This is mark Joseph “young” blog entry #486, on the subject of Bernice Wurst: Impressions of an Impressionist.
This is about a twentieth century impressionist painter who lived in, of all places, Scotch Plains, New Jersey. I am surprised that she does not have a page on Wikipedia, particularly since I do (or at least at one point did; I don’t generally check on such things), and I somehow suspect that more people own or have owned her paintings than my books. I, however, am not the person to create that page. I knew her, but only in the way children know the friends of their parents. Still, I will share a few recollections here, in case someone decides to create that page.
Mrs. Wurst–for so I was taught to call her–lived around the corner from our Brookside Drive house, on the corner of Seward Drive right where it terminates (or perhaps begins) at Golf Street. My mother would sometimes walk down there with the four of us in tow to visit her and her husband Frank. More often she would come to our house to have coffee with my mother, and they were one of the couples who came to my parents’ bridge parties when I was in elementary school. When we left Scotch Plains in 1967 my parents stayed in touch, but I saw much less of them; I believe they came to my wedding in 1976, but that reception of over a hundred people was something of a blur, and honestly greeting old acquaintances was not in the forefront of my mind. I suspect her hair must have been blond when I was younger; I remember it as white. She was a few years older than my mother, but then, my mother always looked young for her age and now in her nineties still does.

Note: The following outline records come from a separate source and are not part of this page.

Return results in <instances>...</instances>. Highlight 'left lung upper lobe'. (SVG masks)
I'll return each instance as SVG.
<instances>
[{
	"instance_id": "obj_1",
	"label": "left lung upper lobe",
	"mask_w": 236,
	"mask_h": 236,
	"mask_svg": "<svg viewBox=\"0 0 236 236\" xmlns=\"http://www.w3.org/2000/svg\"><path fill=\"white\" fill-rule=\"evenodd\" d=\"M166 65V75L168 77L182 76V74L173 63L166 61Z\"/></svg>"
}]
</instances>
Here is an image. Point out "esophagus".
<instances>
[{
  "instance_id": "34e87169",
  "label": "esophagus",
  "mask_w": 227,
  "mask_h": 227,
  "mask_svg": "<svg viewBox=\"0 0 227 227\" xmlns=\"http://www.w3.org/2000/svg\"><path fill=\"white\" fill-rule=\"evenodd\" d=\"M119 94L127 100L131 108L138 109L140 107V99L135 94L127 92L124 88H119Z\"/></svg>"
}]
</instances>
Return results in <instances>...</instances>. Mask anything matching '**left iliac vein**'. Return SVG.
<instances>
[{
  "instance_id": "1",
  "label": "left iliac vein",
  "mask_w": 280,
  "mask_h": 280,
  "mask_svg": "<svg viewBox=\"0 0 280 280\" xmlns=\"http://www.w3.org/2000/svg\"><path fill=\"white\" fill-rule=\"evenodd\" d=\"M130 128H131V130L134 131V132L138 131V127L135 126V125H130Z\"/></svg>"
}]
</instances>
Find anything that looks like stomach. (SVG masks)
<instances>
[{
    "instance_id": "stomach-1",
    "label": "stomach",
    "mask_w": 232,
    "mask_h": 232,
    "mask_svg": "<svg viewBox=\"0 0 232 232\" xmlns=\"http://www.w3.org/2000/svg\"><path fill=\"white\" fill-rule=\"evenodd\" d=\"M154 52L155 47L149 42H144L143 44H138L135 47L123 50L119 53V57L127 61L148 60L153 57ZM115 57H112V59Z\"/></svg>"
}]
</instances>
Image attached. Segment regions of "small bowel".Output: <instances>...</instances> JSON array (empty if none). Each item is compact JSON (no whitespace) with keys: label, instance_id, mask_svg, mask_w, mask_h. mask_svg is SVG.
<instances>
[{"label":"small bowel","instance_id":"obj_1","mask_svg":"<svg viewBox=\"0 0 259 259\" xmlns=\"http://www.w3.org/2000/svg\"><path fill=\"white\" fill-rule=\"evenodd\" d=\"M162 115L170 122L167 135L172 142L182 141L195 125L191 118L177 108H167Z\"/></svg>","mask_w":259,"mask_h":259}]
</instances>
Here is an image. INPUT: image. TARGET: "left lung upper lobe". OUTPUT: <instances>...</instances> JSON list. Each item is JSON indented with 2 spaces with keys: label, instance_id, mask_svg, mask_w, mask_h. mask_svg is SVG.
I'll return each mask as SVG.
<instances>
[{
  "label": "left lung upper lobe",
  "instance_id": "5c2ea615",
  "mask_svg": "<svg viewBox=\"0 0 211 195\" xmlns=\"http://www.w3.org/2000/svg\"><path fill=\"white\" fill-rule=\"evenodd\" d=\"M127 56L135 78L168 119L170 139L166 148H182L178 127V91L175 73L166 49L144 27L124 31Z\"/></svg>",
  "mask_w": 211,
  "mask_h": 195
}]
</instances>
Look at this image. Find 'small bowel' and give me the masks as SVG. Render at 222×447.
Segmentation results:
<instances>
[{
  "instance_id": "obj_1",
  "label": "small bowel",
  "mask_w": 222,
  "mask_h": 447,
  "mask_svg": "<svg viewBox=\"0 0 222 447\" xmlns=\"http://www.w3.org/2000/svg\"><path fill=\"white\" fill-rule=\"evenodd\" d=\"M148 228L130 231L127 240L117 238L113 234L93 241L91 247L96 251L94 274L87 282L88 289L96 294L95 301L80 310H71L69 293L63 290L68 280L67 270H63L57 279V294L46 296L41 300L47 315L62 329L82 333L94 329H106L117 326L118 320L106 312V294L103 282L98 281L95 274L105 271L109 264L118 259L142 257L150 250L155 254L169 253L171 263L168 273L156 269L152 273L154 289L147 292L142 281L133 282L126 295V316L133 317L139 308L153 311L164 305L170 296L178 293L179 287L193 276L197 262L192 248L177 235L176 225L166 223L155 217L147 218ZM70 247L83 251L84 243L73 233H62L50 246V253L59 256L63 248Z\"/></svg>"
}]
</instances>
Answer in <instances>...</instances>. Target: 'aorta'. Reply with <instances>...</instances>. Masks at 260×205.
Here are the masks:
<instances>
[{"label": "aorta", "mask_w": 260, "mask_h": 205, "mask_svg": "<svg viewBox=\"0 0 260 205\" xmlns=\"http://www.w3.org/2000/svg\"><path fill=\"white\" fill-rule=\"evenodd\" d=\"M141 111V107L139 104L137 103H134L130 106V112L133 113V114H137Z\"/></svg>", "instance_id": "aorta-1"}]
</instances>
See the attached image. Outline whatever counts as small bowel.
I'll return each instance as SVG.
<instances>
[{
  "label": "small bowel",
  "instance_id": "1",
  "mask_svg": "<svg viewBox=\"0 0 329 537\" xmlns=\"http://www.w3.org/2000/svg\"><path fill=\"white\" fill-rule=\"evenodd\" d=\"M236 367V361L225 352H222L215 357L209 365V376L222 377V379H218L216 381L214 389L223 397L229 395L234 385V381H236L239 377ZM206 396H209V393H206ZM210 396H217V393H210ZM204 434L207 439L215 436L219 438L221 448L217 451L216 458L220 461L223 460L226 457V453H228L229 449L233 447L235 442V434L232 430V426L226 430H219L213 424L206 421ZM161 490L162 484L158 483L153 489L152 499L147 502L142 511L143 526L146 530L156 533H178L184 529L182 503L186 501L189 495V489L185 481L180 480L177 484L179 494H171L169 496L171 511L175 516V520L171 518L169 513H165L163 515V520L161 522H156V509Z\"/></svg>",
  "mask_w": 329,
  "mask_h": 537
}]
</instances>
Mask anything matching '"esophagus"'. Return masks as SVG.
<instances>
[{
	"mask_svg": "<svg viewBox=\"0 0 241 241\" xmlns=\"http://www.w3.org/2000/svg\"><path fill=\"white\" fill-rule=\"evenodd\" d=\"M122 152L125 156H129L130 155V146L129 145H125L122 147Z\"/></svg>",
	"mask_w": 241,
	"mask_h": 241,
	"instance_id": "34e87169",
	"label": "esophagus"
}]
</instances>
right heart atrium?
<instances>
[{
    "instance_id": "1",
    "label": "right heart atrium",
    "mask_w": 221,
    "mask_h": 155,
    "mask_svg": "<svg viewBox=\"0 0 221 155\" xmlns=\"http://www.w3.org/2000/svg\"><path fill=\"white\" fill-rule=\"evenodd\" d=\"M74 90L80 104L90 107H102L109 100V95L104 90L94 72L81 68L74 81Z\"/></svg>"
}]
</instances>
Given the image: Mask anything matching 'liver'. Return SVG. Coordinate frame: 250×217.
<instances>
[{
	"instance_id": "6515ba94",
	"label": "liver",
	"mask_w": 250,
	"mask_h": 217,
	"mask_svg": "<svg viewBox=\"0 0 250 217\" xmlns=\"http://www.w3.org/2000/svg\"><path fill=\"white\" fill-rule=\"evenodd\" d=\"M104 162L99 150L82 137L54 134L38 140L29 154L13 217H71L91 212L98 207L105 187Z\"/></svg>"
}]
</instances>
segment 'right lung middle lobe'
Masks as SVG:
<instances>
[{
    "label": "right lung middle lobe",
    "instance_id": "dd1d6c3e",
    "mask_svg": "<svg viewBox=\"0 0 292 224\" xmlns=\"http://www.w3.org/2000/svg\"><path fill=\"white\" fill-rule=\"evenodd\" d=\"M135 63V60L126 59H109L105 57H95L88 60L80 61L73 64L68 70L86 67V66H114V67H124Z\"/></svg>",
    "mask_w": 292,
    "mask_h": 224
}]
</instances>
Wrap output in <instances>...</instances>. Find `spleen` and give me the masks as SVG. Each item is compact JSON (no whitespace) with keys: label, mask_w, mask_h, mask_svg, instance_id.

I suspect my mother must have several of her paintings; she has on display artwork by a number of friends and relatives, and I never learned who created what. However, we have two. The first was a wedding present, and I wrote a bit about it and posted a photo of it to the web in an article entitled Game Ideas Unlimited: My North Wall, about stimulating creative ideas from ordinary surroundings, back in 2000. That site has since vanished, but the article was republished with the image as RPG-ology #39: My North Wall by the Christian Gamers Guild, and preserved in print in the book RPG-ology Volume I: The First Five Years, with the photo of the painting featured on the back cover. It is a still life, flowers in a vase or pot, although the article mentions something we saw in it which might not have been intended by the artist.
The other, pictured here, was a graduation present when I earned my doctorate. I’m told that she was going to give me a different still life, but my mother suggested, undoubtedly correctly, that I would prefer this landscape. I know nothing else about either picture. I had always assumed they were oils, but I am not a painter and comments on E-bay suggest that she preferred to work in acrylics.
I remember one Halloween in what must have been the mid sixties when I had returned from trick-or-treating and was manning the door. Someone I took to be a teenaged boy, oriental (I would not have been able to distinguish Japanese at the time, but I suspect that was the garb), was at the door. He did not want candy, and he kept saying to go get my mother, although he spoke as if there were something impeding his speech. I reluctantly summoned her, and she somewhat impatiently came to the door and asked him what he wanted–at which point he revealed that he was Mrs. Wurst in disguise. I don’t feel bad about not having recognized her–my mother laughed in astonishment and I believe invited her in, although that’s as much as my young memory retains all these decades later. She seemed a light, fun-loving, perhaps playful sort of person in my perhaps limited experience.
I wish I could tell you more; I must have encountered her more than a hundred times over the years, but most of those would have been her drinking coffee with my mother at the kitchen table as I was passing through. It’s funny how we can know significant people and not recognize their significance. I knew she painted pictures; I did not know she was one of the state’s recognized artists.
Rest in peace, Mrs. Wurst, and thank you for the paintings.